_Work to complete_
If you see a picture in the data below, omit it and copy the rest exactly.

Saved data entries:
══════════

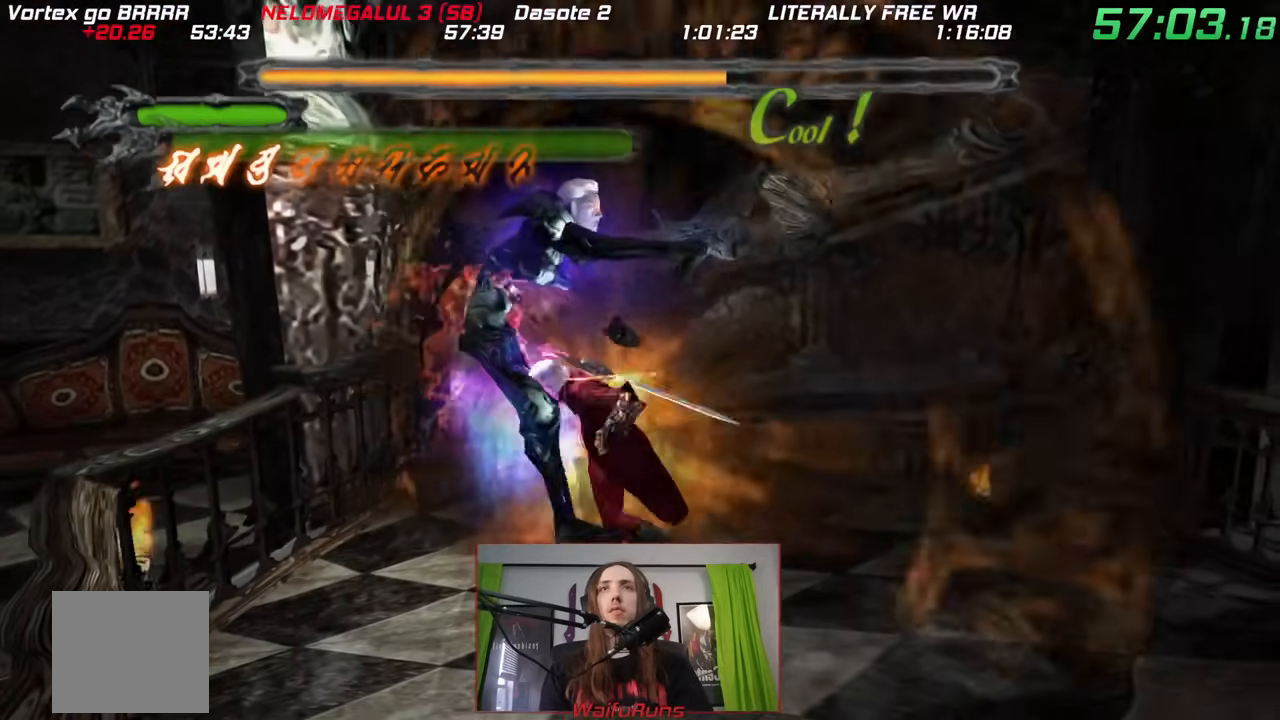
Gameplay with a controller (Nintendo layout); each line is a JSON object with the inputs held at the frame after it (dt_ms = milliseconds from this image to that frame). "events" lists button and stick changes between this image and that frame as [ms after this image, input, new state], when the widget could be followed in between. Not read: A HOME L2 L3 R3 SELECT START.
{"dt_ms": 500, "buttons": [], "left_stick": "center", "right_stick": "center"}
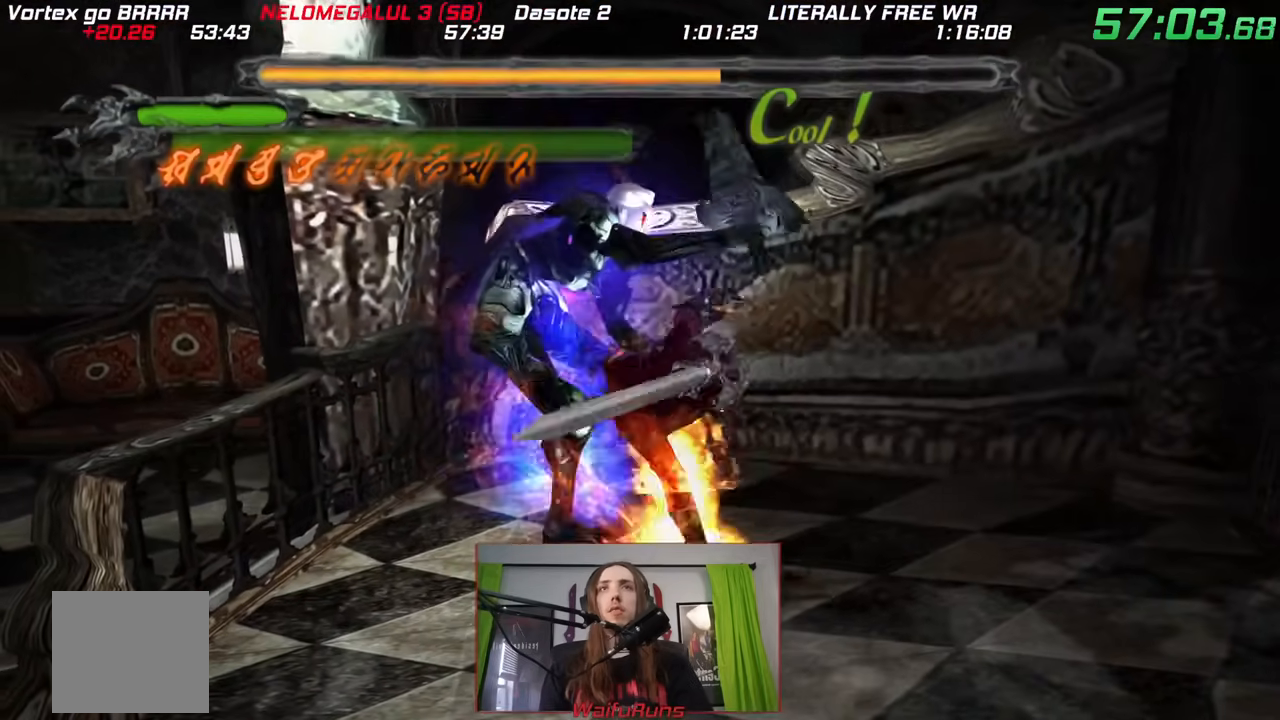
{"dt_ms": 1000, "buttons": [], "left_stick": "center", "right_stick": "center", "events": []}
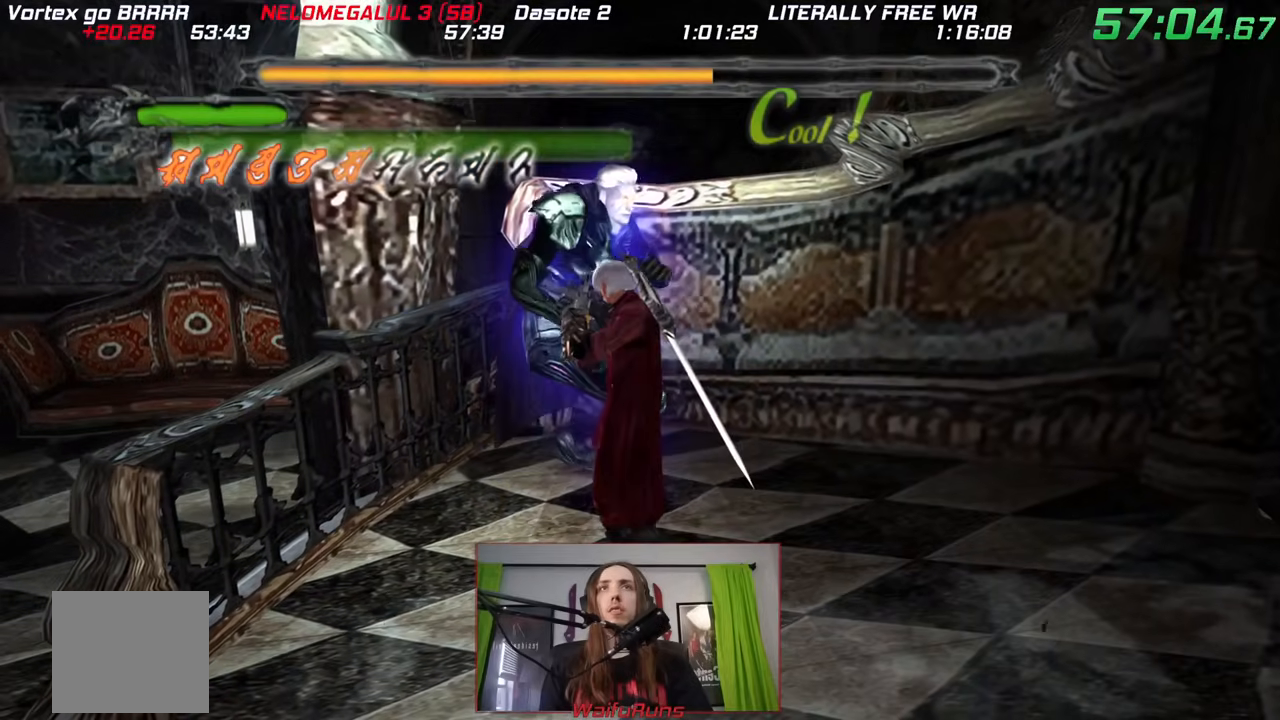
{"dt_ms": 500, "buttons": ["X"], "left_stick": "center", "right_stick": "center", "events": [[167, "Y", "down"], [267, "Y", "up"], [367, "X", "down"]]}
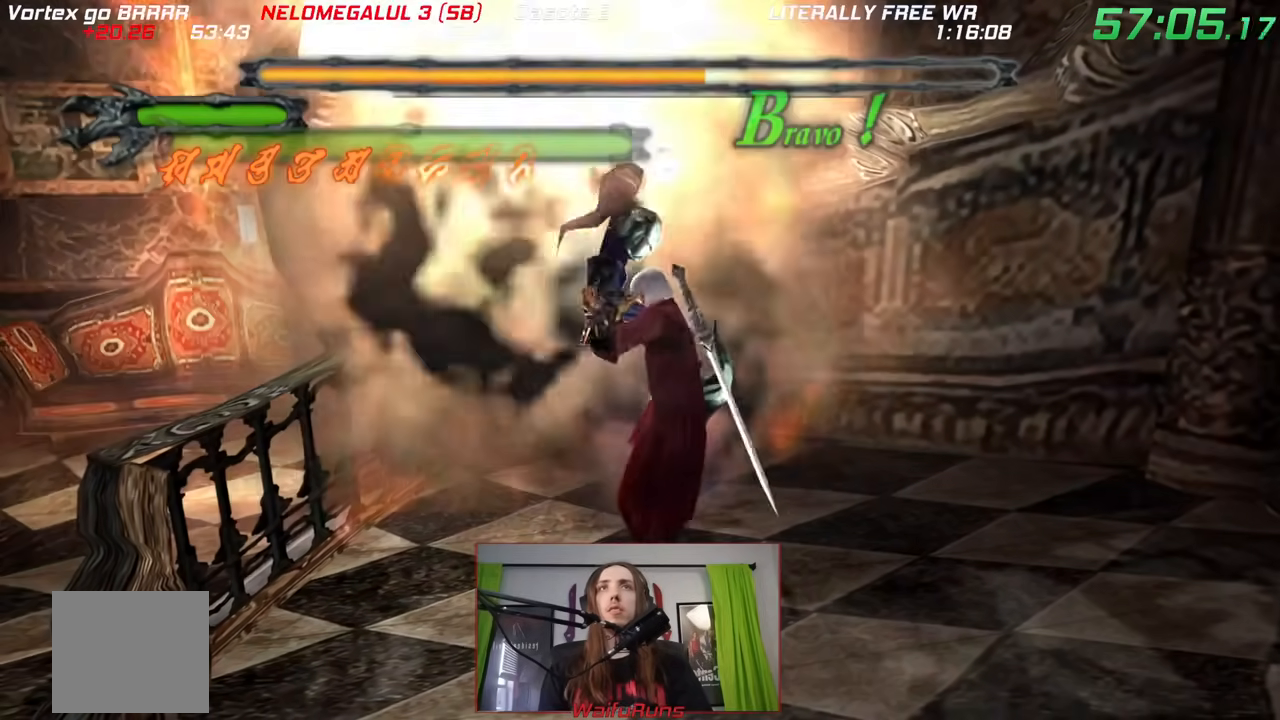
{"dt_ms": 500, "buttons": ["X"], "left_stick": "center", "right_stick": "center", "events": []}
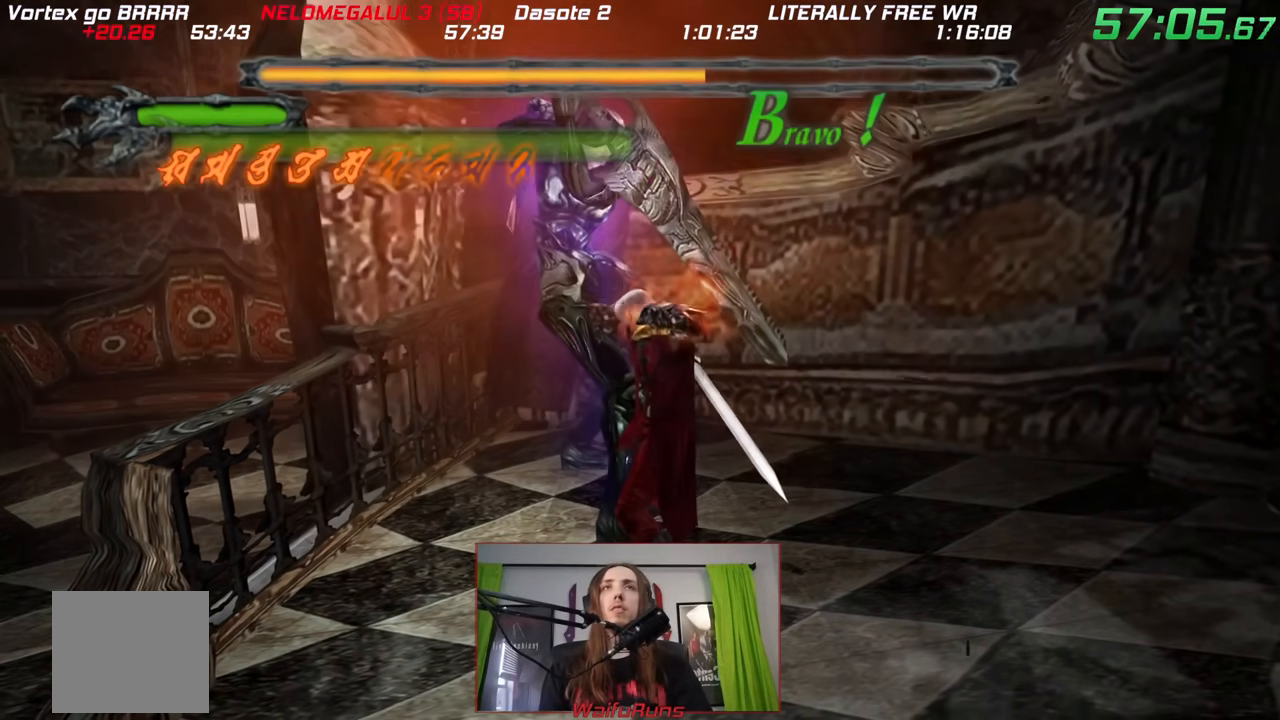
{"dt_ms": 500, "buttons": ["X"], "left_stick": "center", "right_stick": "center", "events": []}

══════════

_Solution to the problem_
Gameplay with a controller (Nintendo layout); each line is a JSON object with the inputs held at the frame after it (dt_ms = milliseconds from this image to that frame). "events" lists button and stick changes between this image and that frame as [ms after this image, input, new state], when the widget could be followed in between. Not read: A HOME L2 L3 R3 SELECT START.
{"dt_ms": 500, "buttons": [], "left_stick": "center", "right_stick": "center"}
{"dt_ms": 1000, "buttons": [], "left_stick": "center", "right_stick": "center", "events": []}
{"dt_ms": 500, "buttons": ["X"], "left_stick": "center", "right_stick": "center", "events": [[167, "Y", "down"], [267, "Y", "up"], [367, "X", "down"]]}
{"dt_ms": 500, "buttons": ["X"], "left_stick": "center", "right_stick": "center", "events": []}
{"dt_ms": 500, "buttons": ["X"], "left_stick": "center", "right_stick": "center", "events": []}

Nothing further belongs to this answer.